When you use latin2 (or perhaps any non-latin1) encoding you probably bump into the issue of not having the desired punctuation in the character set. In the Hungarian language, for example, such characters would be:
- the "ndash" HTML entity –
- the quotation characters „ and ”
So how come you didn't notice it yet? It's because your browser recognizes that you aren't using utf-8 so it encodes those values to their HTML entity equivalents before sending the request to your server. Your server may store these values in the database and when rendering an HTML page, they simply get handed over to the browser in the HTML source and they appear properly on the user interface. Or aren't they?!
You sure want to use htmlspecialchars() to properly encode database values before outputting them to the browser (especially if your DB consists of any custom user input). The problem with htmlspecialchars() is that it converts the first character of any HTML entity (&) to its HTML entity equivalent as well, which is &. Thus, for example, – becomes –. What happens is what we might call "double encoding".
In some special cases you may trust the data you are displaying and remove htmlspecialchars() so no escape is happening. This isn't the desired behavior either though, because then you cannot enter less-than (<) or greater than signs (>), for example, since they will end up in the HTML source unencoded and produce undesired results because the browser will recognize them as HTML tag markers. Sure, you can still enter their HTML entity equivalents < and > but that's not too convenient.
The issue has been addressed in PHP 5.2.3 by a quick fix: it introduces a fourth htmlspecialchars() parameter, bool $double_encode, which is true by default to stay backwards-compatible. You can set it to false, so any HTML entity occurence in the string you pass to it won't get encoded again but the rest of the values still will.
This seems to work fine: the browser recognizes the use of a single-byte character set, which, in our example contains a special punctuation character (like „ and ”), so converts it to the HTML entity equivalent, and the server, when displaying the value, converts any "standard" special HTML characters (like < and >) to their HTML entity equivalents. This is fine for most applications.

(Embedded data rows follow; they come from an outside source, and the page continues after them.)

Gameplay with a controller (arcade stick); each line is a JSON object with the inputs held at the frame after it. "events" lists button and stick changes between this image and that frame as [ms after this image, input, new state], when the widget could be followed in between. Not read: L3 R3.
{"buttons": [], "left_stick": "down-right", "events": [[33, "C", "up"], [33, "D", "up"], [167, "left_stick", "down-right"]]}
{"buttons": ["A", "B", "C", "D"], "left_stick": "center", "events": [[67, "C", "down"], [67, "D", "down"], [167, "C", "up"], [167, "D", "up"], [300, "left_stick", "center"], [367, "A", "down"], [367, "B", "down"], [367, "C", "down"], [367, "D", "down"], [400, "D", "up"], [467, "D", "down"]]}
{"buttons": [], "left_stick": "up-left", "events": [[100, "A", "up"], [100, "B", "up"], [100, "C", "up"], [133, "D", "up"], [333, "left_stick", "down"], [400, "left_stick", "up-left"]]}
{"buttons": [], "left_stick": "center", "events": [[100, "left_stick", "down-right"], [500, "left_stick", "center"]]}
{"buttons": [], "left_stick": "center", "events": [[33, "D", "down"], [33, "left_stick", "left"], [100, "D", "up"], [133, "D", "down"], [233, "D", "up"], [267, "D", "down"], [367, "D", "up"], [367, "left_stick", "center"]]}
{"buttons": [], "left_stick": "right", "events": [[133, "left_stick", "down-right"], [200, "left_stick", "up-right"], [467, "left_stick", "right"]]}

There are still (at least) two issues with this approach though: special punctuation characters will end up encoded in your database, and, because of this:
a) your searches will not be consistent: if you submit a search for "ash", you get back all records which contain an – "character" also
b) your field length isn't accurate anymore: if your field is declared as varchar(100) in MySQL, for example, you can't store 100 characters in it unless the value contains no special punctuation.
So, if you want to create websites and/or applications which are totally perfect from a linguistic point of view as well (and you want, because you want to
Set Higher Standards for yourself and those around you), you need to use utf-8 even if there's a native character set available for the language you are using.